Futures research takes center stage at Reworks Agora
The future was one of the stars at Reworks Agora 2019, the forum of the annual Reworks Music Festival. The Dukakis Center contributed to the forum by inviting featured speaker Epaminondas Christofilopoulos, UNESCO Chairholder in Futures Research, a member of the World Future Society (WFS), Vice-Chair of the Foresight Europe Network (FEN) and Co-Chair of the Greek Node of the Millennium Project, a Washington, DC-based Think Tank coordinating futures research and foresight studies.
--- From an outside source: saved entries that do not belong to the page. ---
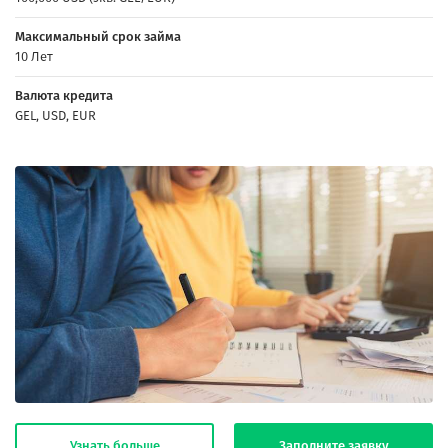
Максимальный срок займа
10 Лет
Валюта кредита
GEL, USD, EUR
Узнать больше
Заполните заявку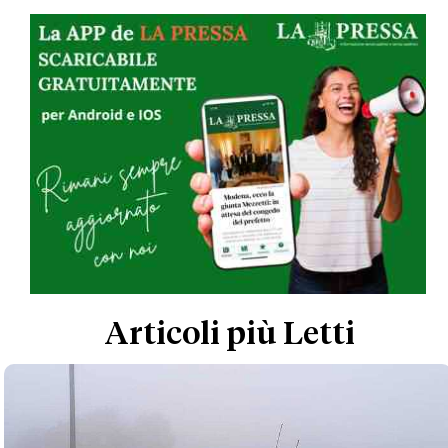
Articoli più Letti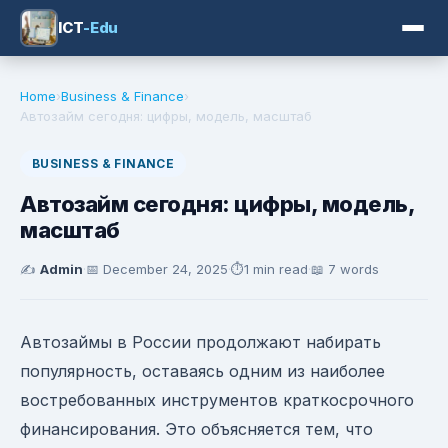
ICT
-Edu
Home
›
Business & Finance
›
Автозайм сегодня: цифры, модель, масштаб
BUSINESS & FINANCE
Автозайм сегодня: цифры, модель,
масштаб
✍️
Admin
·
📅
December 24, 2025
·
⏱️
1 min read
·
📖 7 words
Автозаймы в России продолжают набирать
популярность, оставаясь одним из наиболее
востребованных инструментов краткосрочного
финансирования. Это объясняется тем, что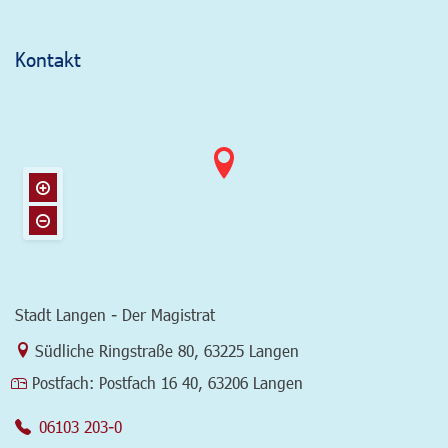
Kontakt
Stadt Langen - Der Magistrat
Link zur Google-Maps Navigation
Südliche Ringstraße 80
,
63225 Langen
Postfach:
Postfach 16 40, 63206 Langen
06103 203-0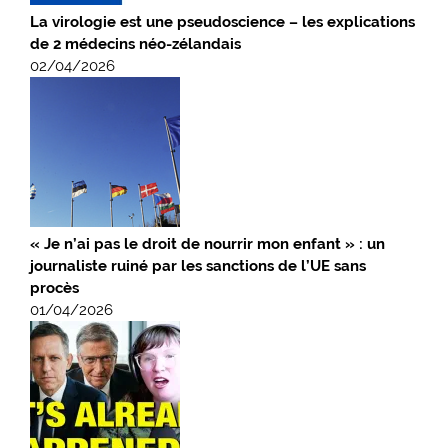
La virologie est une pseudoscience – les explications
de 2 médecins néo-zélandais
02/04/2026
« Je n’ai pas le droit de nourrir mon enfant » : un
journaliste ruiné par les sanctions de l’UE sans
procès
01/04/2026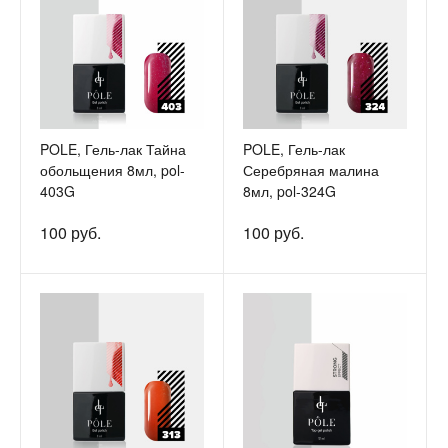
POLE, Гель-лак Тайна
POLE, Гель-лак
обольщения 8мл, pol-
Серебряная малина
403G
8мл, pol-324G
100 руб.
100 руб.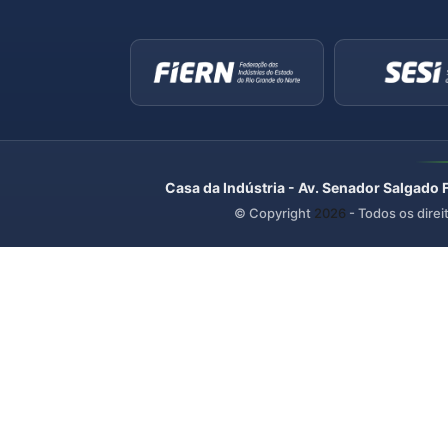
Casa da Indústria - Av. Senador Salgado 
© Copyright
2026
- Todos os direi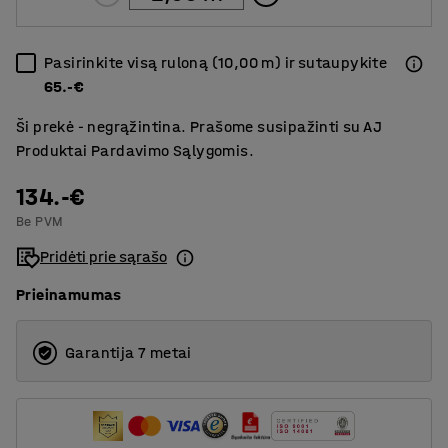
Pasirinkite visą ruloną (10,00 m) ir sutaupykite
65.-€
Ši prekė - negrąžintina. Prašome susipažinti su AJ
Produktai Pardavimo Sąlygomis.
134.-€
Be PVM
Pridėti prie sąrašo
Prieinamumas
Garantija 7 metai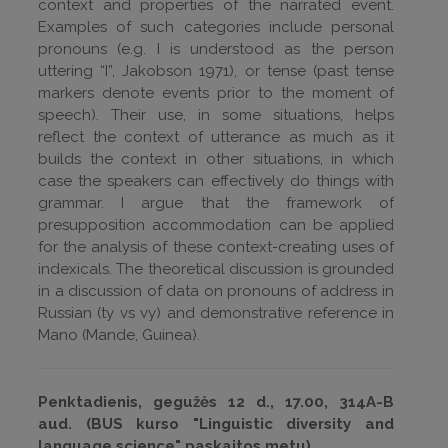
context and properties of the narrated event.
Examples of such categories include personal
pronouns (e.g. I is understood as the person
uttering “I”, Jakobson 1971), or tense (past tense
markers denote events prior to the moment of
speech). Their use, in some situations, helps
reflect the context of utterance as much as it
builds the context in other situations, in which
case the speakers can effectively do things with
grammar. I argue that the framework of
presupposition accommodation can be applied
for the analysis of these context-creating uses of
indexicals. The theoretical discussion is grounded
in a discussion of data on pronouns of address in
Russian (ty vs vy) and demonstrative reference in
Mano (Mande, Guinea).
Penktadienis, gegužės 12 d., 17.00,
314A-B
aud.
(BUS kurso "Linguistic diversity and
language science" paskaitos metu)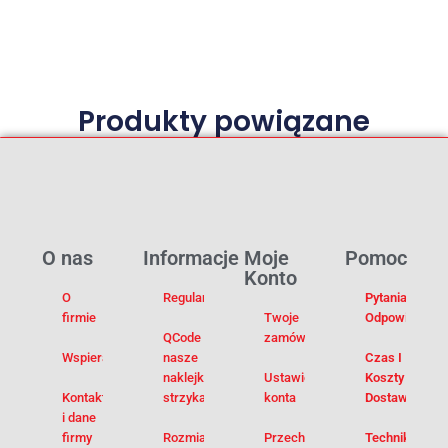
Produkty powiązane
O nas
Informacje
Moje
Pomoc
Konto
O
Regulamin
Pytania I
firmie
Twoje
Odpowiedzi
QCode –
zamówienia
Wspieramy
nasze
Czas I
naklejki na
Ustawienia
Koszty
Kontakt
strzykawki
konta
Dostawy
i dane
firmy
Rozmiarówka
Przechowalnia
Techniki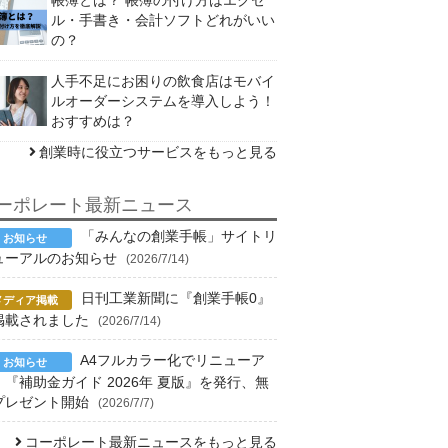
ル・手書き・会計ソフトどれがいい
の？
人手不足にお困りの飲食店はモバイ
ルオーダーシステムを導入しよう！
おすすめは？
創業時に役立つサービスをもっと見る
ーポレート最新ニュース
「みんなの創業手帳」サイトリ
ューアルのお知らせ
(2026/7/14)
日刊工業新聞に『創業手帳0』
掲載されました
(2026/7/14)
A4フルカラー化でリニューア
！『補助金ガイド 2026年 夏版』を発行、無
プレゼント開始
(2026/7/7)
コーポレート最新ニュースをもっと見る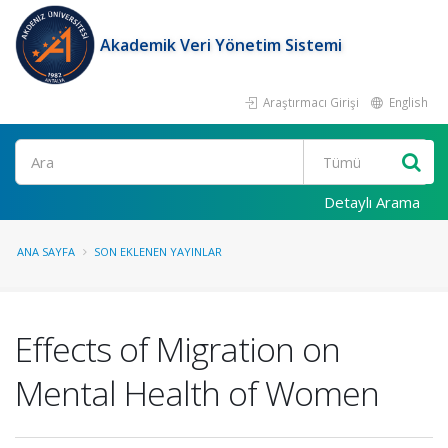
Akademik Veri Yönetim Sistemi
Araştırmacı Girişi
English
Ara
Detaylı Arama
ANA SAYFA
SON EKLENEN YAYINLAR
Effects of Migration on
Mental Health of Women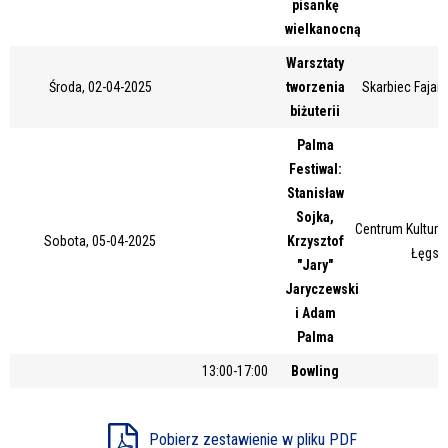
pisankę
Miejsce
wielkanocną
Warsztaty
Środa, 02-04-2025
tworzenia
Skarbiec Fajans
Organizator
biżuterii
Palma
Festiwal:
Promowane
Stanisław
Sojka,
Centrum Kultury 
Sobota, 05-04-2025
Krzysztof
Łęgsk
"Jary"
Jaryczewski
i Adam
Palma
13:00-17:00
Bowling
Pobierz zestawienie w pliku PDF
The event took place on Sunday, September 15, at Ypsilon, where a diverse standing room only audience was by turns enthralled and puzzled by the alternative futures or technology and work. Dr. Christofilopoulos presented the recently published research findings of the Millennium Project, which focused on technological developments and projected three scenarios for the future of work and technology in 2050, acknowledging that the complexity and the interactions of the factors may not offer definite answers or safe predictions.
According to a first neutral scenario, the technological transformation and developments in AI will create more jobs, and although certain disparities may decrease, the transition will not be smooth due to a lack of appropriate policies. More than 50% of workers will be self-employed freelancers, which will result necessarily in the reform of occupational pension schemes.
According to the second, frankly, dystopian scenario, social, ethnic, religious and ideological polarization will be increased, as disparities, fear, and isolation become the norm. Private companies will have their own armies, standing in for public authorities in the sector of internal and national security, while thousands of people will immigrate in search of work.
Finally, a third, optimistic scenario foresees that political institutions and governments will have provided that AI serves the public interest and the prosperity of human beings. Humanity will be free from automated tasks and will be able to focus on creativity, enjoy free time and economic security, and redefine their role in society.
It was precisely this last point which David Wisner, Director of the Dukakis Center, highlighted in a subsequent exchange with Dr. Christofilopoulos. Asked in what way his projections could be labeled a public service for the benefit of society, Dr. Christofilopoulos intimated that this effort to reimagine social life could be the ultimate public service gesture. This was the third consecutive year the Dukakis Center co-hosted a session at Reworks Agora. The Center has previously co-hosted sessions on vTaiwan and the Sunflower Movement, and on blockchain and participatory democracy worldwide.
Thessaloniki-based journalist and content strategist Alkistis Georgiou moderated the session.